>> Start GIVEN ENTRIES
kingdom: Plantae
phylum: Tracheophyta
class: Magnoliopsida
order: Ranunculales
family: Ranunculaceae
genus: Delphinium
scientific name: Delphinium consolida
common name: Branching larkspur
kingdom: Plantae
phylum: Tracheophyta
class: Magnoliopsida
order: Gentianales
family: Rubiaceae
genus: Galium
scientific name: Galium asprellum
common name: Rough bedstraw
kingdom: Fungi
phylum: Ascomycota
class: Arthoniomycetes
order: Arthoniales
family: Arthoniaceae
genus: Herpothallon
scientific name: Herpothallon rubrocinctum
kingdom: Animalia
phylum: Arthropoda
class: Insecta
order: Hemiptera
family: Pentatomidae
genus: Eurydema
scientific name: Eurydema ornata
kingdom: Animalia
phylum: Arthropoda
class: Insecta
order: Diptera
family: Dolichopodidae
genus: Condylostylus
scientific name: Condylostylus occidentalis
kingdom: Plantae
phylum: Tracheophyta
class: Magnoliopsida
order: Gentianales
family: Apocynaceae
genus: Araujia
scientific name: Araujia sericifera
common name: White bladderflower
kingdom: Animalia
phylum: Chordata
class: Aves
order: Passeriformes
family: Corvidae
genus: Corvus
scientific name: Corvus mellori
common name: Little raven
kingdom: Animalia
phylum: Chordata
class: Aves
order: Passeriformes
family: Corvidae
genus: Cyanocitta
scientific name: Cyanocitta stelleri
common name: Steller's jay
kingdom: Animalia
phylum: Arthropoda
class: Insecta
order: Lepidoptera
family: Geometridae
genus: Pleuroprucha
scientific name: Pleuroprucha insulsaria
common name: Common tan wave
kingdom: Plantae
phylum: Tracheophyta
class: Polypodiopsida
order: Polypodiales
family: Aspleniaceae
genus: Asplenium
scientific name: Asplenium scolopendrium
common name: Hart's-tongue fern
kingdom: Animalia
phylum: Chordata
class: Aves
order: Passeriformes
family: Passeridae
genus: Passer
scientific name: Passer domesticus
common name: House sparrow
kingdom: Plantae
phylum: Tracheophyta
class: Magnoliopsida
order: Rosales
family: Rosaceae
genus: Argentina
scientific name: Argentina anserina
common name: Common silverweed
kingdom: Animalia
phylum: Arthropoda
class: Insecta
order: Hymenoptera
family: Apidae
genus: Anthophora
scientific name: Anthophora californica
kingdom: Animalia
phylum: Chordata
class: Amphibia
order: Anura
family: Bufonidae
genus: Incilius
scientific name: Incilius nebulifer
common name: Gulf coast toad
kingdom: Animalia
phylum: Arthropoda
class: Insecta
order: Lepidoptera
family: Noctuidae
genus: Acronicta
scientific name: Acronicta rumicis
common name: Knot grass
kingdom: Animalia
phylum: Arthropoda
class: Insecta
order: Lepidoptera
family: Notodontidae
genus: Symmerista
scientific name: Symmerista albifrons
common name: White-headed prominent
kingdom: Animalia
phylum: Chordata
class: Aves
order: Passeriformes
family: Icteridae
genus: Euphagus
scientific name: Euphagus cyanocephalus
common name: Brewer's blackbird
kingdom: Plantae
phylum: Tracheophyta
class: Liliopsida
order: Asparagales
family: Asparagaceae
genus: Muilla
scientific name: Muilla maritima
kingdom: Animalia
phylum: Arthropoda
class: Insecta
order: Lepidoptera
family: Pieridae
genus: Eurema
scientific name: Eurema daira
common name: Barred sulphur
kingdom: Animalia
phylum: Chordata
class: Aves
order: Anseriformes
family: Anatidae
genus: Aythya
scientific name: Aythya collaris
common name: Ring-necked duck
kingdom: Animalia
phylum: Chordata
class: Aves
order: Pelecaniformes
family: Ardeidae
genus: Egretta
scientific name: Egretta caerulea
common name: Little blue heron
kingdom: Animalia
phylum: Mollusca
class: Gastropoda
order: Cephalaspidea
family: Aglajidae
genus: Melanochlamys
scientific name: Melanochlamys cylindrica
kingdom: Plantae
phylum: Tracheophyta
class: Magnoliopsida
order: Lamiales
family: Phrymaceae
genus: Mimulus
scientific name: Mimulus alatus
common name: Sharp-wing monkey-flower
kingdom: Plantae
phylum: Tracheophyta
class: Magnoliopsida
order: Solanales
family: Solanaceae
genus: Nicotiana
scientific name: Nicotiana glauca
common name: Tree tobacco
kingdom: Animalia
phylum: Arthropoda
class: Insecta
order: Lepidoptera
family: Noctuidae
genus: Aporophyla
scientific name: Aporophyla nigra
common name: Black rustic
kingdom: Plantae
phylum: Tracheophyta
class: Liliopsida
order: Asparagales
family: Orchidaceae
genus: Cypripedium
>> End GIVEN ENTRIES
EXERCISE AIM: Copy out every one of the records above, keeping each line unchanged.

EXERCISE OUTPUT:
kingdom: Plantae
phylum: Tracheophyta
class: Magnoliopsida
order: Ranunculales
family: Ranunculaceae
genus: Delphinium
scientific name: Delphinium consolida
common name: Branching larkspur
kingdom: Plantae
phylum: Tracheophyta
class: Magnoliopsida
order: Gentianales
family: Rubiaceae
genus: Galium
scientific name: Galium asprellum
common name: Rough bedstraw
kingdom: Fungi
phylum: Ascomycota
class: Arthoniomycetes
order: Arthoniales
family: Arthoniaceae
genus: Herpothallon
scientific name: Herpothallon rubrocinctum
kingdom: Animalia
phylum: Arthropoda
class: Insecta
order: Hemiptera
family: Pentatomidae
genus: Eurydema
scientific name: Eurydema ornata
kingdom: Animalia
phylum: Arthropoda
class: Insecta
order: Diptera
family: Dolichopodidae
genus: Condylostylus
scientific name: Condylostylus occidentalis
kingdom: Plantae
phylum: Tracheophyta
class: Magnoliopsida
order: Gentianales
family: Apocynaceae
genus: Araujia
scientific name: Araujia sericifera
common name: White bladderflower
kingdom: Animalia
phylum: Chordata
class: Aves
order: Passeriformes
family: Corvidae
genus: Corvus
scientific name: Corvus mellori
common name: Little raven
kingdom: Animalia
phylum: Chordata
class: Aves
order: Passeriformes
family: Corvidae
genus: Cyanocitta
scientific name: Cyanocitta stelleri
common name: Steller's jay
kingdom: Animalia
phylum: Arthropoda
class: Insecta
order: Lepidoptera
family: Geometridae
genus: Pleuroprucha
scientific name: Pleuroprucha insulsaria
common name: Common tan wave
kingdom: Plantae
phylum: Tracheophyta
class: Polypodiopsida
order: Polypodiales
family: Aspleniaceae
genus: Asplenium
scientific name: Asplenium scolopendrium
common name: Hart's-tongue fern
kingdom: Animalia
phylum: Chordata
class: Aves
order: Passeriformes
family: Passeridae
genus: Passer
scientific name: Passer domesticus
common name: House sparrow
kingdom: Plantae
phylum: Tracheophyta
class: Magnoliopsida
order: Rosales
family: Rosaceae
genus: Argentina
scientific name: Argentina anserina
common name: Common silverweed
kingdom: Animalia
phylum: Arthropoda
class: Insecta
order: Hymenoptera
family: Apidae
genus: Anthophora
scientific name: Anthophora californica
kingdom: Animalia
phylum: Chordata
class: Amphibia
order: Anura
family: Bufonidae
genus: Incilius
scientific name: Incilius nebulifer
common name: Gulf coast toad
kingdom: Animalia
phylum: Arthropoda
class: Insecta
order: Lepidoptera
family: Noctuidae
genus: Acronicta
scientific name: Acronicta rumicis
common name: Knot grass
kingdom: Animalia
phylum: Arthropoda
class: Insecta
order: Lepidoptera
family: Notodontidae
genus: Symmerista
scientific name: Symmerista albifrons
common name: White-headed prominent
kingdom: Animalia
phylum: Chordata
class: Aves
order: Passeriformes
family: Icteridae
genus: Euphagus
scientific name: Euphagus cyanocephalus
common name: Brewer's blackbird
kingdom: Plantae
phylum: Tracheophyta
class: Liliopsida
order: Asparagales
family: Asparagaceae
genus: Muilla
scientific name: Muilla maritima
kingdom: Animalia
phylum: Arthropoda
class: Insecta
order: Lepidoptera
family: Pieridae
genus: Eurema
scientific name: Eurema daira
common name: Barred sulphur
kingdom: Animalia
phylum: Chordata
class: Aves
order: Anseriformes
family: Anatidae
genus: Aythya
scientific name: Aythya collaris
common name: Ring-necked duck
kingdom: Animalia
phylum: Chordata
class: Aves
order: Pelecaniformes
family: Ardeidae
genus: Egretta
scientific name: Egretta caerulea
common name: Little blue heron
kingdom: Animalia
phylum: Mollusca
class: Gastropoda
order: Cephalaspidea
family: Aglajidae
genus: Melanochlamys
scientific name: Melanochlamys cylindrica
kingdom: Plantae
phylum: Tracheophyta
class: Magnoliopsida
order: Lamiales
family: Phrymaceae
genus: Mimulus
scientific name: Mimulus alatus
common name: Sharp-wing monkey-flower
kingdom: Plantae
phylum: Tracheophyta
class: Magnoliopsida
order: Solanales
family: Solanaceae
genus: Nicotiana
scientific name: Nicotiana glauca
common name: Tree tobacco
kingdom: Animalia
phylum: Arthropoda
class: Insecta
order: Lepidoptera
family: Noctuidae
genus: Aporophyla
scientific name: Aporophyla nigra
common name: Black rustic
kingdom: Plantae
phylum: Tracheophyta
class: Liliopsida
order: Asparagales
family: Orchidaceae
genus: Cypripedium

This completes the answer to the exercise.